Cybercriminals are increasingly using automated tools in their activities, helping them be more efficient and harder to detect, a new report from cloud security firm Barracuda Networks suggests.
The company’s Threat Spotlight report claims there had been a surge in automated and bot-based attacks against web applications, mostly in November and December of 2020.
Of all the attacks the company blocked for its clients at the end of 2020, more than half (54 percent) were done through automated tools. A total of five different attacks stood out, including fuzzing attacks, injection attacks, fake bots, DDoS and bot traffic.
Fuzzing attacks, where criminals use automation to look for exploits, was spotted in every fifth attack (19.5 percent). Injection attacks, where automated tools such as sqlmap are used to try and move into an application, was used in 12 percent of events.
Distributed Denial of Service (DDoS) attacks were “surprisingly prevalent”, the report also says, as nine percent of all samples used this technique.
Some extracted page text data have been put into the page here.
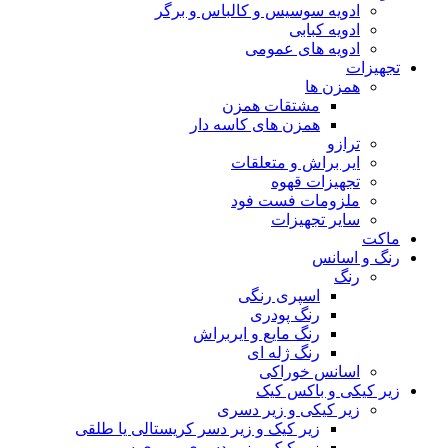
ادویه سوسیس و کالباس و برگر
ادویه کبابی
ادویه های عمومی
تجهیزات
همزن ها
مشتقات همزن
همزن های کاسه دار
ترازو
ایر براش و متعلقات
تجهیزات قهوه
ملزومات فست فود
سایر تجهیزات
ماکت
رنگ و اسانس
رنگ
اسپری رنگی
رنگ پودری
رنگ مایع و ایربراش
رنگ ژله ای
اسانس خوراکی
زیر کیکی و باکس کیک
زیر کیکی و زیر دسری
زیر کیک و زیر دسر کریستالی یا طلقی
زیر کیک و زیر دسری پی وی سی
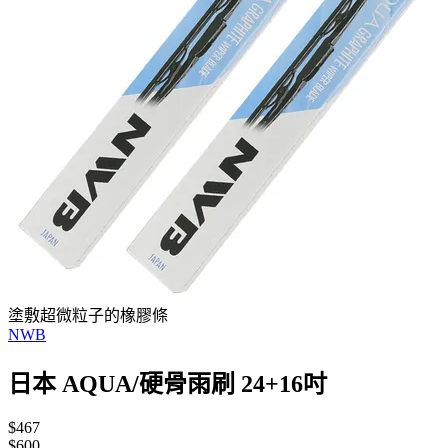
塗敷超微粒子的橡膠條
NWB
日本 AQUA/硬骨雨刷 24+16吋
$467
$600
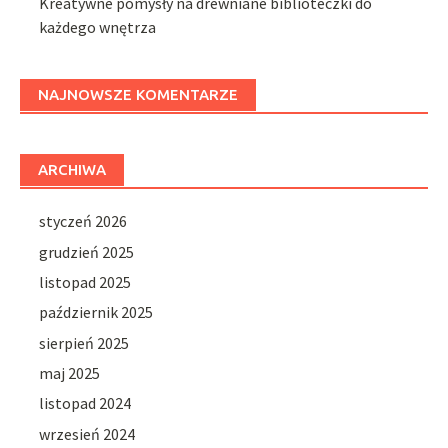
Kreatywne pomysły na drewniane biblioteczki do
każdego wnętrza
NAJNOWSZE KOMENTARZE
ARCHIWA
styczeń 2026
grudzień 2025
listopad 2025
październik 2025
sierpień 2025
maj 2025
listopad 2024
wrzesień 2024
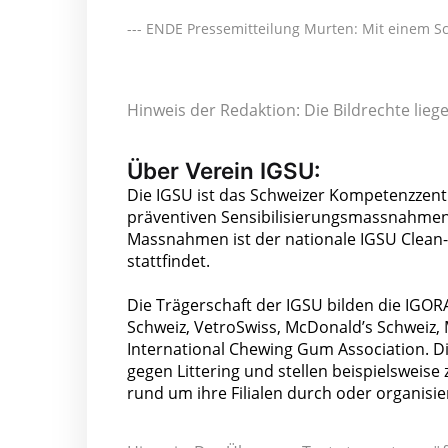
--- ENDE Pressemitteilung Murten: Mit einem S
Hinweis der Redaktion: Die Bildrechte lie
Über Verein IGSU:
Die IGSU ist das Schweizer Kompetenzzentr
präventiven Sensibilisierungsmassnahmen 
Massnahmen ist der nationale IGSU Clean-
stattfindet.
Die Trägerschaft der IGSU bilden die IGOR
Schweiz, VetroSwiss, McDonald’s Schweiz, 
International Chewing Gum Association. D
gegen Littering und stellen beispielsweise
rund um ihre Filialen durch oder organisi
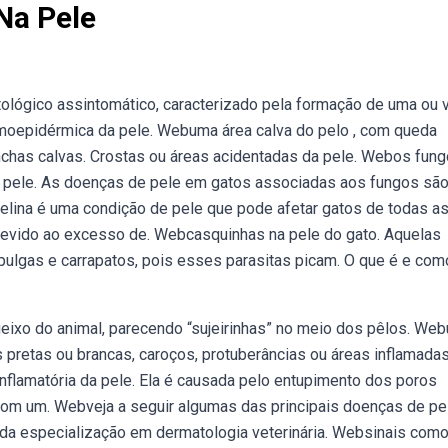
Na Pele
ológico assintomático, caracterizado pela formação de uma ou v
moepidérmica da pele. Webuma área calva do pelo , com queda
chas calvas. Crostas ou áreas acidentadas da pele. Webos fun
pele. As doenças de pele em gatos associadas aos fungos sã
lina é uma condição de pele que pode afetar gatos de todas a
devido ao excesso de. Webcasquinhas na pele do gato. Aquelas
ulgas e carrapatos, pois esses parasitas picam. O que é e com
eixo do animal, parecendo “sujeirinhas” no meio dos pêlos. We
pretas ou brancas, caroços, protuberâncias ou áreas inflamadas
nflamatória da pele. Ela é causada pelo entupimento dos poros
com um. Webveja a seguir algumas das principais doenças de p
ia da especialização em dermatologia veterinária. Websinais como 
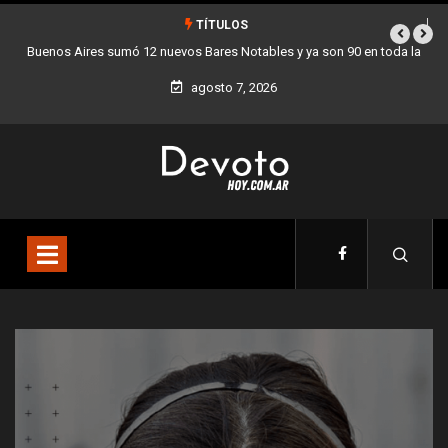
TÍTULOS
 en toda la
Los stands móviles de la Ciudad llegan esta semana a Villa 
agosto 7, 2026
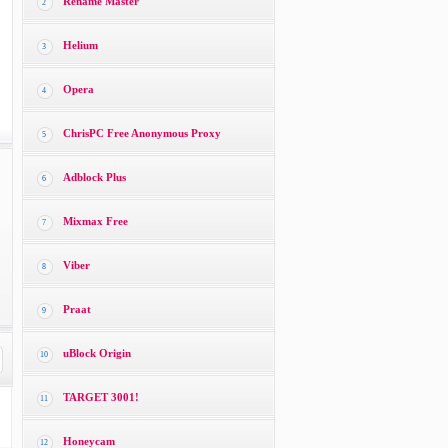
Rename Master
2
Helium
3
Opera
4
ChrisPC Free Anonymous Proxy
5
Adblock Plus
6
Mixmax Free
7
Viber
8
Praat
9
uBlock Origin
10
TARGET 3001!
11
Honeycam
12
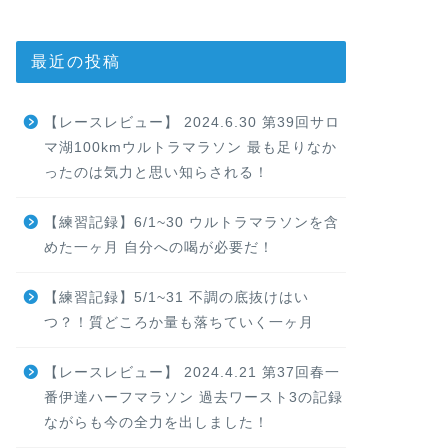
最近の投稿
【レースレビュー】 2024.6.30 第39回サロ
マ湖100kmウルトラマラソン 最も足りなか
ったのは気力と思い知らされる！
【練習記録】6/1~30 ウルトラマラソンを含
めた一ヶ月 自分への喝が必要だ！
【練習記録】5/1~31 不調の底抜けはい
つ？！質どころか量も落ちていく一ヶ月
【レースレビュー】 2024.4.21 第37回春一
番伊達ハーフマラソン 過去ワースト3の記録
ながらも今の全力を出しました！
“It is also important to stay informed about current threats and how they are evolving, so that your business can be defended against them. Over the coming year we can expect automated bot attacks, attacks against APIs, and attacks against software supply chains to develop in quantity and sophistication, especially as these newer attacks have fewer protections and defenses blocking them.”
Just because cybercriminals are deploying new tools, that doesn’t mean they’re stepping away from their old standbys, the report concluded. Large part of the attacks analyzed could be classified as “classic web app attacks”, such as injection attacks and cross-site scripting.